Idee Ungheria e Polonia
People protesta against the so called "Lex-CEU" in Budapest, on 9 April 2017.

Come ti smonto la democrazia

Dopo una transizione riuscita dal comunismo alla democrazia, l'Ungheria e la Polonia stanno lentamente scivolando verso un tipo di regime autoritario alla russa, e si allontanano dai valori fondamentali europei. Una tendenza che si estende all'intera regione.

Pubblicato il 27 Aprile 2017 alle 08:06
People protesta against the so called "Lex-CEU" in Budapest, on 9 April 2017.

Il 10 aprile il presidente ungherese János Áder ha firmato la legge che permetterà al governo di Budapest di espellere dal paese la Central european university (Ceu). La norma, ribattezzata Lex Ceu, è diventata il simbolo del regime ibrido che vige in Ungheria, una democrazia che scivola sempre più verso il totalitarismo (contro la decisione del governo circa 80mila persone hanno manifestato a Budapest il 9 aprile). Quello che succede a Budapest, tuttavia, non è un fenomeno isolato, ma una tendenza che riguarda anche altri paesi dell’Europa centrorientale. Come risulta dal rapporto Nations in transit 2017 della Freedom house, in materia di istituzioni e valori democratici 18 paesi sui 29 esaminati hanno fatto passi indietro.
INon è la prima volta che si registra un arretramento della democrazia, ma è sorprendente notare che due paesi in cui la transizione era stata un successo – l’Ungheria e la Polonia – stanno facendo marcia indietro e stanno diventando regimi ibridi.
La Ceu è forse l’unica università regionale a occupare posizioni di rilievo nelle classifiche internazionali sull’istruzione superiore. È stata fondata dall’imprenditore magiaro-statunitense George Soros a New York, accreditata per la prima volta a Praga nel 1991 e poi trasferita a Budapest.
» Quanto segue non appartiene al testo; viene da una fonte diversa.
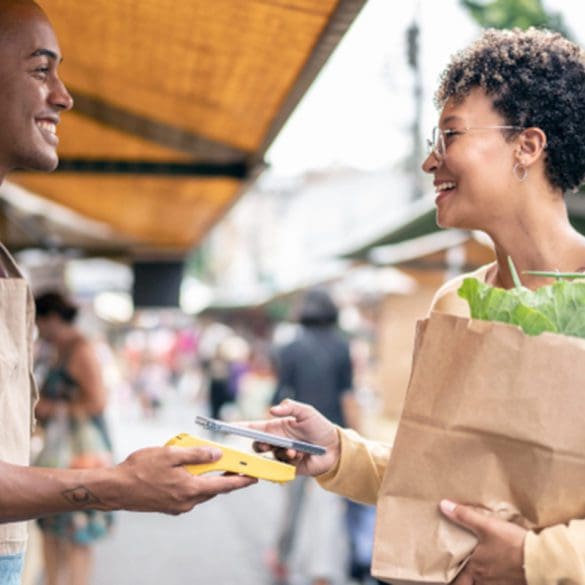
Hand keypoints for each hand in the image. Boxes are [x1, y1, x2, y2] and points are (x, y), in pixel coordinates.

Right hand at [114, 446, 256, 514]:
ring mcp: (177, 506)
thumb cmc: (140, 468)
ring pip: (201, 492)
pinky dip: (195, 483)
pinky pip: (189, 494)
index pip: (223, 485)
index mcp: (190, 489)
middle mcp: (187, 502)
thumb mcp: (171, 454)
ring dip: (209, 480)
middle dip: (226, 478)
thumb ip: (197, 455)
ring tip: (213, 464)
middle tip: (237, 466)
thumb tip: (217, 455)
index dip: (241, 481)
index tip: (254, 477)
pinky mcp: (168, 506)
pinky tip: (190, 471)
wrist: (115, 488)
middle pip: (214, 489)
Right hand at [248, 399, 339, 476]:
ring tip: (294, 450)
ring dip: (280, 453)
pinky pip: (279, 468)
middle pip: (257, 445)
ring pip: (268, 457)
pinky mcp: (288, 468)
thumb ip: (290, 407)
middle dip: (259, 445)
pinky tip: (299, 456)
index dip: (241, 427)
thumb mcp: (306, 412)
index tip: (229, 427)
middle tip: (266, 444)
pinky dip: (288, 461)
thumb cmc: (319, 427)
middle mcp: (276, 442)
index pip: (254, 427)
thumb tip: (273, 409)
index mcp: (276, 428)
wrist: (335, 448)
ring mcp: (281, 455)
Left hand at [439, 499, 527, 584]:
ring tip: (485, 571)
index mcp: (476, 568)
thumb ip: (464, 516)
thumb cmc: (512, 544)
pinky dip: (500, 580)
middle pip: (472, 584)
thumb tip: (443, 505)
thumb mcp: (486, 526)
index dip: (454, 580)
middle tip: (467, 574)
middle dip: (469, 580)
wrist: (542, 560)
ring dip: (484, 580)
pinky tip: (504, 573)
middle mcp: (487, 581)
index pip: (459, 581)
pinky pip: (503, 584)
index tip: (451, 577)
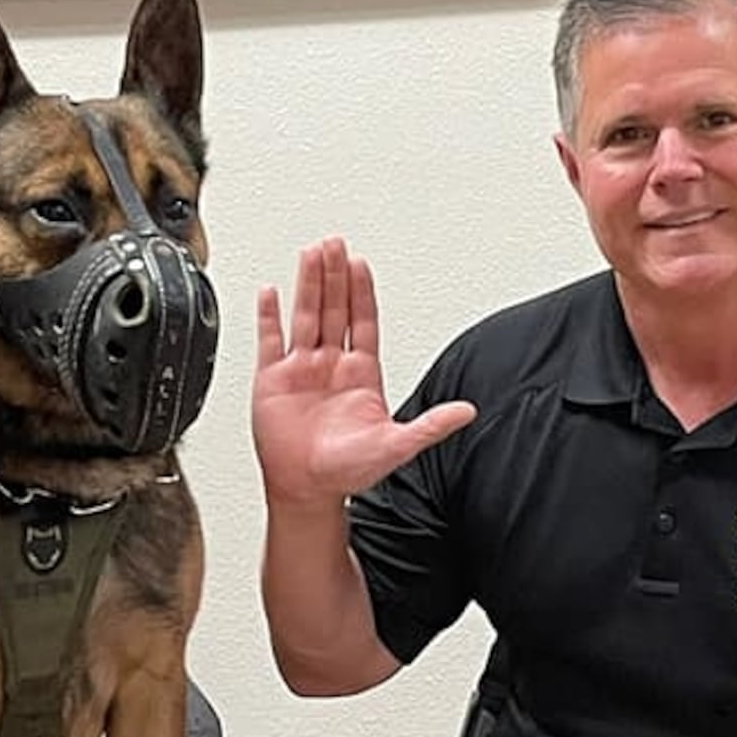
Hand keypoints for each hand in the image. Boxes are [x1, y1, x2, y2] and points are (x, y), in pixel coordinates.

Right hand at [252, 237, 476, 511]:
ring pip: (305, 316)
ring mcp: (302, 370)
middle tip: (335, 245)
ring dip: (308, 285)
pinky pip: (270, 341)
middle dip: (335, 276)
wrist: (308, 491)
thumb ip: (431, 425)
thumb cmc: (348, 472)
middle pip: (334, 309)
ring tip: (311, 254)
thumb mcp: (398, 446)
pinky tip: (271, 292)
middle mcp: (332, 366)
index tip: (360, 264)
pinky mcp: (273, 381)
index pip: (363, 321)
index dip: (362, 292)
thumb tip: (467, 412)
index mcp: (361, 374)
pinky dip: (269, 316)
L’autoritarismo competitivo

A quanto pare il premier ungherese Viktor Orbán non scherzava quando ha definito il 2017 “l’anno della cacciata” di Soros dal paese. Oltre a “spazzare via” alcune ong finanziate dalla fondazione Open society, Orbán ha deciso di attaccare anche “l’università Soros”, come lui chiama la Ceu.
La nuova legge è stata criticata apertamente da decine di premi Nobel, centinaia di istituti di ricerca e perfino dal presidente tedesco. Eppure è stata approvata in soli cinque giorni, con un unico emendamento, secondo il quale per salvare la Ceu è necessario un accordo che andrà negoziato entro settembre dai governi dei due paesi coinvolti, Stati Uniti e Ungheria.
Attaccare una delle più prestigiose istituzioni universitarie dell’Europa centrale ha un significato profondo, e illustra bene la natura di un regime che tollera sempre meno il dibattito aperto la libera ricerca.
Potrebbe essere una coincidenza, ma una settimana prima dell’approvazione della Lex Ceu la Russia aveva revocato la licenza dell’Università europea di San Pietroburgo. L’Ungheria ha preparato anche un’altra legge copiata dalla Russia: quella che bolla le ong che ricevono finanziamenti dall’estero per almeno 24mila euro come una minaccia alla sicurezza nazionale. Questi gesti non rivelano solo il tentativo di Orbán di imitare i metodi di Putin, ma anche l’erosione del sistema di controlli e contrappesi e del principio secondo cui il governo deve rispondere dei suoi atti. L’atteggiamento di Mosca e Budapest si basa su una comune ideologia nazionalista e antioccidentale che affonda le radici nella presunta perdita di un passato glorioso (la Russia imperiale e la “grande Ungheria” di anteguerra). A differenza della Russia, però, l’Ungheria rimane un paese occidentale e democratico, membro dell’Unione europea e della Nato.
L’Ungheria di Orbán può essere inserita nella lista dei cosiddetti regimi ibridi, in cui le istituzioni democratiche e lo stato di diritto non sono distrutti ma svuotati di ogni contenuto ed efficacia. A Budapest le istituzioni democratiche esistono ancora, ma funzionano male. Dal 2010 il loro ruolo di controllo del potere si è progressivamente ridotto. Il parlamento è ormai una fabbrica di leggi dominata dal governo, che in questi anni ha intaccato l’autonomia o assunto il controllo di tutte le istituzioni che avrebbero potuto controllarne l’operato. Anche la libertà dei giornalisti è stata fortemente limitata. Per usare una definizione dei politologi Steven Levitsky e Lucan A. Way, il regime ibrido ungherese è una sorta di autoritarismo competitivo: un sistema che mantiene solo l’illusione della competizione democratica.
L’Unione europea potrebbe in teoria intervenire attivando i suoi meccanismi di tutela dello stato di diritto, ma, dopo la Brexit, è molto prudente con i paesi ribelli. La procedura, inoltre, non permette interventi concreti, come si è visto con la Polonia. Forse, invece, è il momento che il Partito popolare europeo escluda dai suoi ranghi il partito di Orbán. Tollerando il regime ibrido ungherese, infatti, rischia di creare un precedente pericoloso in un’Europa centrorientale sempre meno democratica.